- **DATA FOR THIS EXERCISE**:
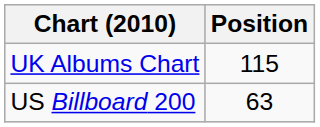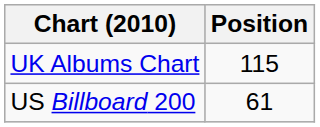US Billboard 200 | Position: 63 -> 61
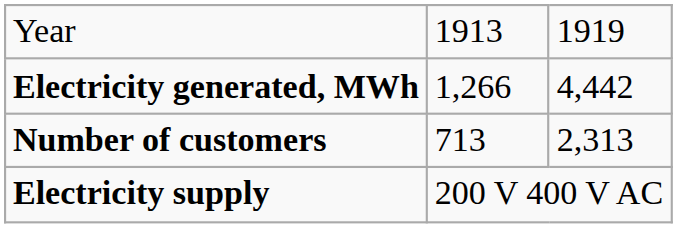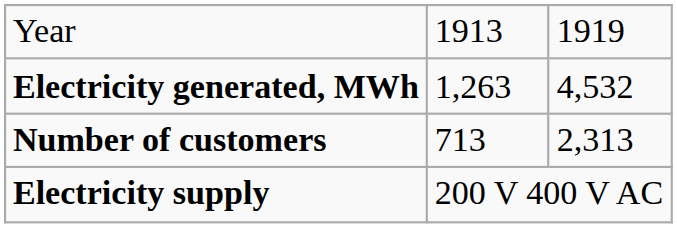Electricity generated, MWh | column 2: 1,266 -> 1,263
Electricity generated, MWh | column 3: 4,442 -> 4,532
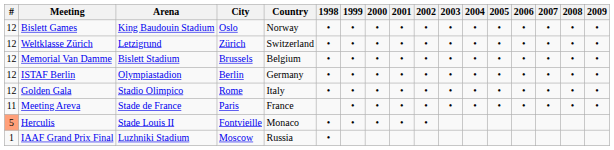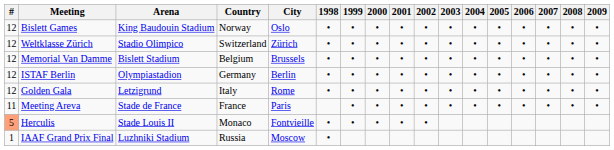columns swapped: City <-> Country
Weltklasse Zürich | Arena: Letzigrund -> Stadio Olimpico
Golden Gala | Arena: Stadio Olimpico -> Letzigrund
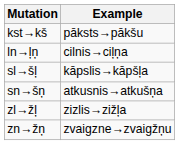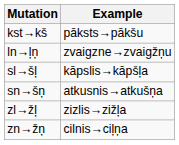ln→ļņ | Example: cilnis→ciļņa -> zvaigzne→zvaigžņu
zn→žņ | Example: zvaigzne→zvaigžņu -> cilnis→ciļņa
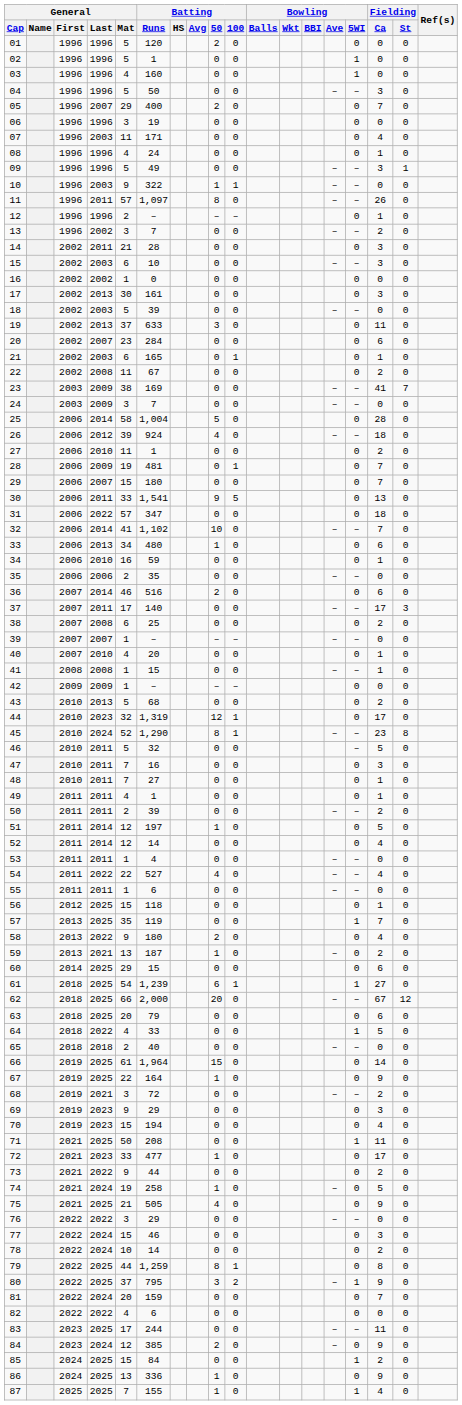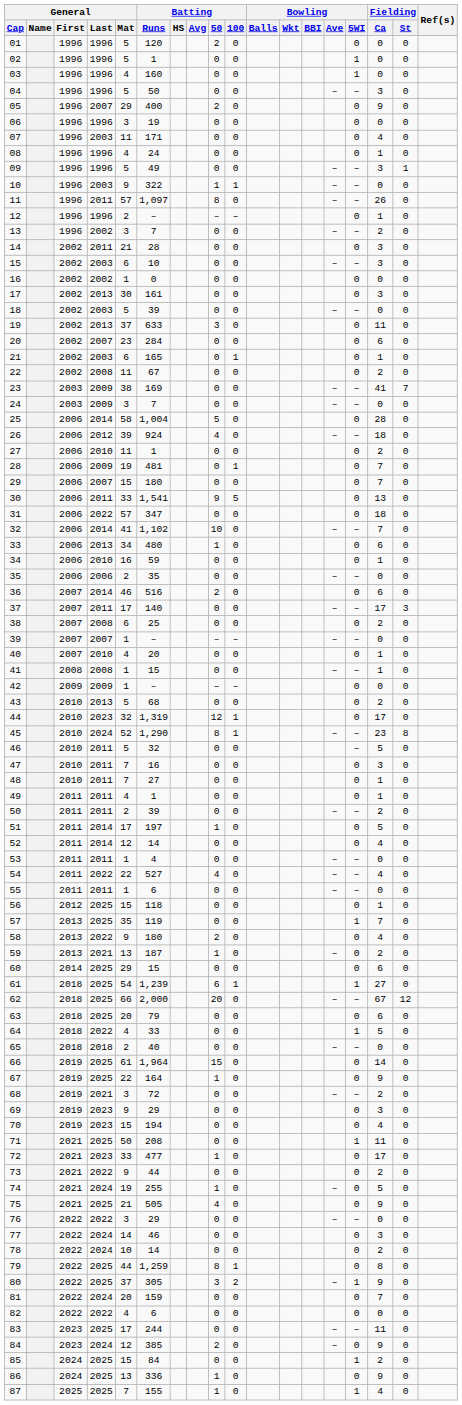05 | Fielding / Ca: 7 -> 9
51 | General / Mat: 12 -> 17
74 | Batting / Runs: 258 -> 255
77 | General / Mat: 15 -> 14
80 | Batting / Runs: 795 -> 305
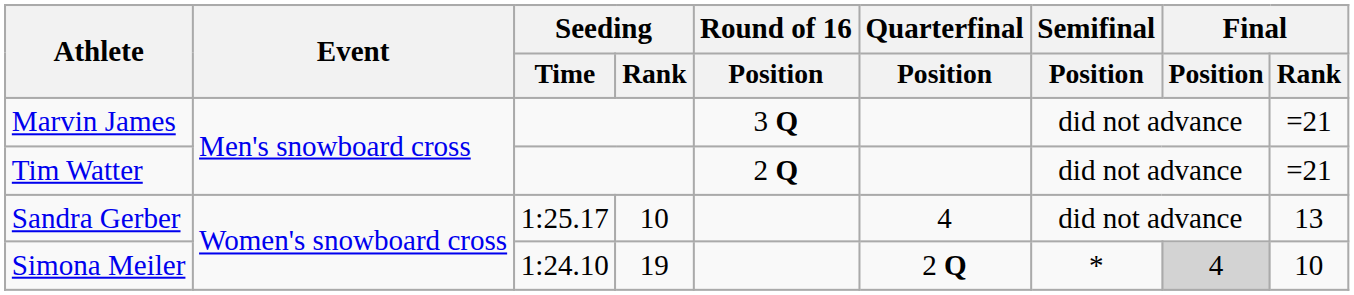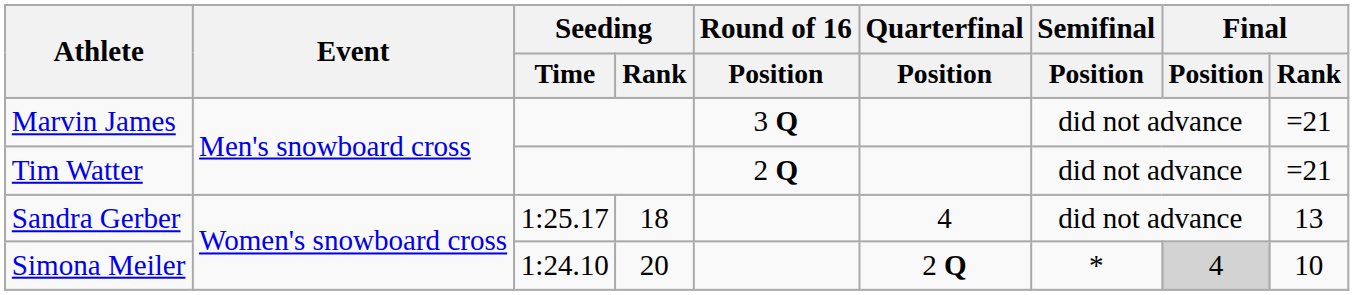Sandra Gerber | Seeding / Rank: 10 -> 18
Simona Meiler | Seeding / Rank: 19 -> 20
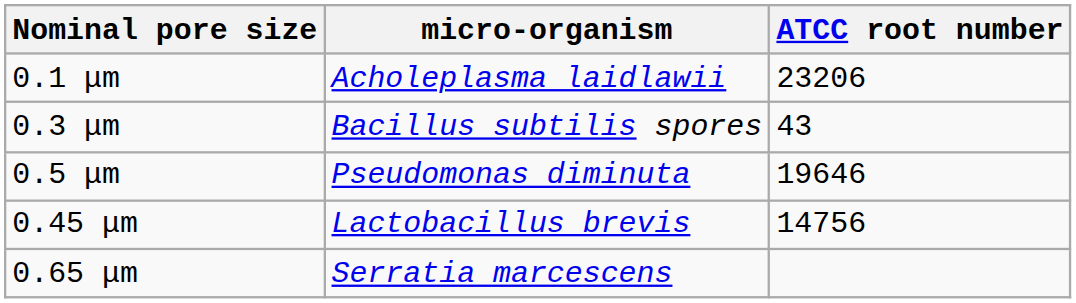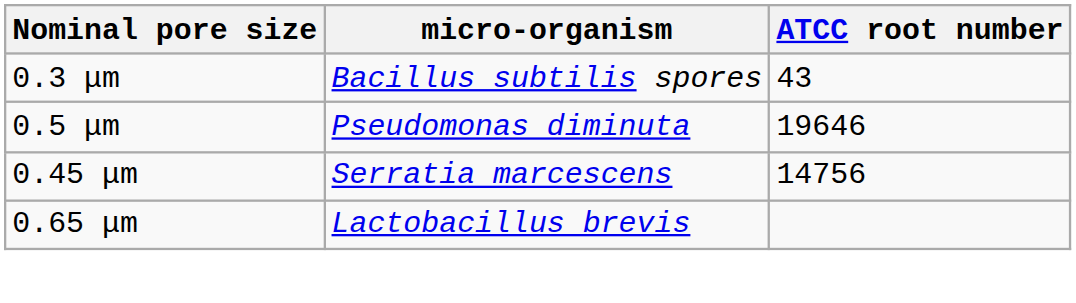- row: 0.1 μm | Acholeplasma laidlawii | 23206
0.45 μm | micro-organism: Lactobacillus brevis -> Serratia marcescens
0.65 μm | micro-organism: Serratia marcescens -> Lactobacillus brevis
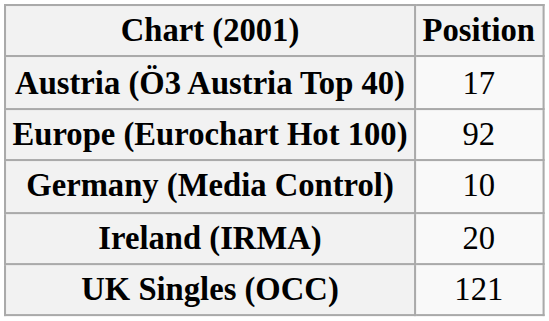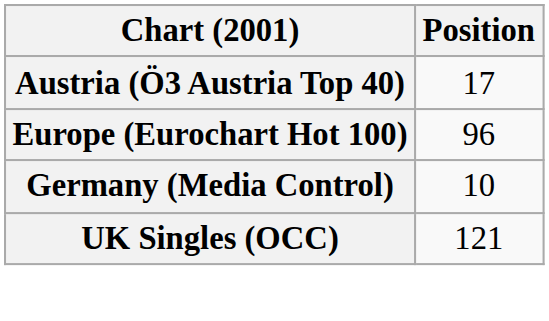Europe (Eurochart Hot 100) | Position: 92 -> 96
- row: Ireland (IRMA) | 20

- **GOAL**: Copy every row above word for word, leaving out the pictures.

- **COMPLETED EXERCISE**:
US Billboard 200 | Position: 63 -> 61
Electricity generated, MWh | column 2: 1,266 -> 1,263
Electricity generated, MWh | column 3: 4,442 -> 4,532
columns swapped: City <-> Country
Weltklasse Zürich | Arena: Letzigrund -> Stadio Olimpico
Golden Gala | Arena: Stadio Olimpico -> Letzigrund
ln→ļņ | Example: cilnis→ciļņa -> zvaigzne→zvaigžņu
zn→žņ | Example: zvaigzne→zvaigžņu -> cilnis→ciļņa
05 | Fielding / Ca: 7 -> 9
51 | General / Mat: 12 -> 17
74 | Batting / Runs: 258 -> 255
77 | General / Mat: 15 -> 14
80 | Batting / Runs: 795 -> 305
Sandra Gerber | Seeding / Rank: 10 -> 18
Simona Meiler | Seeding / Rank: 19 -> 20
- row: 0.1 μm | Acholeplasma laidlawii | 23206
0.45 μm | micro-organism: Lactobacillus brevis -> Serratia marcescens
0.65 μm | micro-organism: Serratia marcescens -> Lactobacillus brevis
Europe (Eurochart Hot 100) | Position: 92 -> 96
- row: Ireland (IRMA) | 20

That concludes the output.